A meta-analysis and failed replication study raised concerns that many findings in this literature may be false positive results (Nieuwenstein et al., 2017). To further examine the credibility of this literature, I subjected the 220 articles in the Web of Science topic search to a z-curve analysis. I first looked for matching articles in a database of articles from 121 psychology journals that includes all major social psychology journals (Schimmack, 2022). This search retrieved 44 articles. An automatic search of these 44 articles produced 534 test statistics. A z-curve analysis of these test statistics showed 64% significant results (not counting marginally significant results, z > 1.65), but the z-curve estimate of power was only 30%. The 95% confidence interval ranges from 10% to 50% and does not include the observed discovery rate of 64%. Thus, there is clear evidence that the published rate of significant results is inflated by unscientific research practices.

An EDR of 30% implies that up to 12% of significant results could be false positive results (Soric, 1989). However, due to uncertainty in the estimate of the EDR, the upper limit of false positive results could be as high as 49%. The main problem is that it is unclear which of the published results are false positives and which ones are real effects. Another problem is that selection for significance inflates effect size estimates and that actual effects are likely to be smaller than published effect size estimates.

One solution to this problem is to focus on results with stronger evidence against the null-hypothesis by lowering the criterion for statistical significance. Some researchers have proposed setting alpha to .005. Figure 3 shows the implications of this criterion value.

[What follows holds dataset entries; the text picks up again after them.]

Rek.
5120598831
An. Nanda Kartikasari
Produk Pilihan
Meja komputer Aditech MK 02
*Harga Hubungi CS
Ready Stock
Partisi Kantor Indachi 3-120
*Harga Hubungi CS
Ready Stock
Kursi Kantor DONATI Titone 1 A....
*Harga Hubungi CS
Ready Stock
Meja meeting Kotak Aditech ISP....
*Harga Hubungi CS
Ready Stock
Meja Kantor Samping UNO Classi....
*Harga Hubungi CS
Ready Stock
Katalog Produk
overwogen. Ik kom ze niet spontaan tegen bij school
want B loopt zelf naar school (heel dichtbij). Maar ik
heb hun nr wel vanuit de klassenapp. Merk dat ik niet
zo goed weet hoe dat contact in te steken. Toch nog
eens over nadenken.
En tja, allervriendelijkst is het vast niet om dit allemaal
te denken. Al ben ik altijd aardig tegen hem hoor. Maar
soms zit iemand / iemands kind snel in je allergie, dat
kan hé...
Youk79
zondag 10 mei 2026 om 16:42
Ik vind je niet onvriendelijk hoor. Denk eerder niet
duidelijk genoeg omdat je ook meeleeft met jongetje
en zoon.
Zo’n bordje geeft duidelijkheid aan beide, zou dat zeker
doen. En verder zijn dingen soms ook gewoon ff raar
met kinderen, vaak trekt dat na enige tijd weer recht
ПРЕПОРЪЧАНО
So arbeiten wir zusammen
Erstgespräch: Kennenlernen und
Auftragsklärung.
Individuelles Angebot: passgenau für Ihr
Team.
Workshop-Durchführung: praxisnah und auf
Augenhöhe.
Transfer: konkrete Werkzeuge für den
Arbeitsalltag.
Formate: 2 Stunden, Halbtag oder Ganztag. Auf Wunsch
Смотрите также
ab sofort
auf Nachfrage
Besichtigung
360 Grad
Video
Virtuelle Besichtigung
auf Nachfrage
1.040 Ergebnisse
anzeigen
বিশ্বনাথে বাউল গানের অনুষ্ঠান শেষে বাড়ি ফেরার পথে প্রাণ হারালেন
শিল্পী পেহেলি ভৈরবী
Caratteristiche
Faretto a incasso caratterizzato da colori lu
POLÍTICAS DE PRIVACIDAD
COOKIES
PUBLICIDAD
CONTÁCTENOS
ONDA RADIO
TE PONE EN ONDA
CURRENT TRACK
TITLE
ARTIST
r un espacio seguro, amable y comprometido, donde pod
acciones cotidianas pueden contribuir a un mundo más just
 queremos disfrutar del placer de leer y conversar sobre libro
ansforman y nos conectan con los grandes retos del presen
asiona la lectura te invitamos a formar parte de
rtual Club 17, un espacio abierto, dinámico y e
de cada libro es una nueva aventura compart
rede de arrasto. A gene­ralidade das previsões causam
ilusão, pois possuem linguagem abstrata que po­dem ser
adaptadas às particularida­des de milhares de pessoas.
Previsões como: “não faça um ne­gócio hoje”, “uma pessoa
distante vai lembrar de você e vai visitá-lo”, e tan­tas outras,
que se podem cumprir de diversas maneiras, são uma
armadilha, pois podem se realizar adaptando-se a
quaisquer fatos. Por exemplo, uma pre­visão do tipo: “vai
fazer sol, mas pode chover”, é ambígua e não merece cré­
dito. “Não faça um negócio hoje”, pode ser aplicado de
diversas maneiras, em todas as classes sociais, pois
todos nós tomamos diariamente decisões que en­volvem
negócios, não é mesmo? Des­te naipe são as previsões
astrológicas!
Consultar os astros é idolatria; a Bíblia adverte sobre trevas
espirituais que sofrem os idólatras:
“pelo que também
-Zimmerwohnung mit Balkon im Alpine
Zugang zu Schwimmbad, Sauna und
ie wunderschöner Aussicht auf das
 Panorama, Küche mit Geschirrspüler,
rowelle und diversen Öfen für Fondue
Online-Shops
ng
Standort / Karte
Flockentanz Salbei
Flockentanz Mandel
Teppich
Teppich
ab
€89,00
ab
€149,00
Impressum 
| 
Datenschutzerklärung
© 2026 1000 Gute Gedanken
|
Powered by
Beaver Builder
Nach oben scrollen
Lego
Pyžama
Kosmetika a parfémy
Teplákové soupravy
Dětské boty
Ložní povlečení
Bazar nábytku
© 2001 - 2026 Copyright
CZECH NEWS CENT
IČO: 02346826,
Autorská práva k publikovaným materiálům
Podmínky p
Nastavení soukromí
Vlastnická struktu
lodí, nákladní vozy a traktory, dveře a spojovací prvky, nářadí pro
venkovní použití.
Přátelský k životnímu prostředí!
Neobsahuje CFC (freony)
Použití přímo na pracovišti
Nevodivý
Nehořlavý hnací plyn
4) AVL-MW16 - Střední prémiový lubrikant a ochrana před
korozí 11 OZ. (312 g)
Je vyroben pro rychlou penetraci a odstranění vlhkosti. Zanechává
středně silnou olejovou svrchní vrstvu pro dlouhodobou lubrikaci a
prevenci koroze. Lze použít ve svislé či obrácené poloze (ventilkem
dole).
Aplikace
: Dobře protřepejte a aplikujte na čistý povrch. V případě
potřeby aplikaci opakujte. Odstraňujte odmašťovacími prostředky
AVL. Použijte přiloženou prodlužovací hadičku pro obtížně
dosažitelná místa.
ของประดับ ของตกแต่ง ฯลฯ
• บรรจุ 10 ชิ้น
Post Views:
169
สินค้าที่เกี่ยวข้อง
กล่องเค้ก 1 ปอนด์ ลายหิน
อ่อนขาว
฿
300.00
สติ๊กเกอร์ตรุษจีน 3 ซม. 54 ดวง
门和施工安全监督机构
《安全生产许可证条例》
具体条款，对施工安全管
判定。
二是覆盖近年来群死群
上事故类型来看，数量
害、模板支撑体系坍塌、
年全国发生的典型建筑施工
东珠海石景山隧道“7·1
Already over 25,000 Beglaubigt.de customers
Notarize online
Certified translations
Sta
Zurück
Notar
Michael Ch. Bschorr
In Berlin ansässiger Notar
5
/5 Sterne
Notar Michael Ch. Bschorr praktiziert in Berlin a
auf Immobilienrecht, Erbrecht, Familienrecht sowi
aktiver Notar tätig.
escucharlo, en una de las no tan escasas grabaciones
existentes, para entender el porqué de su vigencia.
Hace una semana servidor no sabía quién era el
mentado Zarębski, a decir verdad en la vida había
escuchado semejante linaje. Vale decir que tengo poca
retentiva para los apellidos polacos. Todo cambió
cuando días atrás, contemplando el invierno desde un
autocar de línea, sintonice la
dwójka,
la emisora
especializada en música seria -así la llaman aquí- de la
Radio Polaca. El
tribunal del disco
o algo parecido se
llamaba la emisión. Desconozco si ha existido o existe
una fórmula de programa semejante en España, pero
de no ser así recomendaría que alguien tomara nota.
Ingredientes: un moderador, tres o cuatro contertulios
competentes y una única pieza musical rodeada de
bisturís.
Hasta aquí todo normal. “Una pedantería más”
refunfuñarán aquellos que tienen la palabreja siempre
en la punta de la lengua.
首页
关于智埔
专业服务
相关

The observed discovery rate is now only 34% because many results that were significant with alpha = .05 are no longer significant with alpha = .005. The expected discovery rate also decreases, but the more stringent criterion for significance lowers the false discovery risk to 3% and even the upper limit of the 95% confidence interval is only 20%. This suggests that most of the results with p-values below .005 reported a real effect. However, automatic extraction of test statistics does not distinguish between focal tests of unconscious thought theory and incidental tests of other hypotheses. Thus, it is unclear how many and which of these 184 significant results provide support for unconscious thought theory. The failed replication study by Nieuwenstein et al. (2017) suggests that it is not easy to find conditions under which unconscious thought is superior. In conclusion, there is presently little to no empirical support for unconscious thought theory, but research articles and literature reviews often cite the existing literature as if these studies can be trusted. The decrease in new studies suggests that it is difficult to find credible evidence.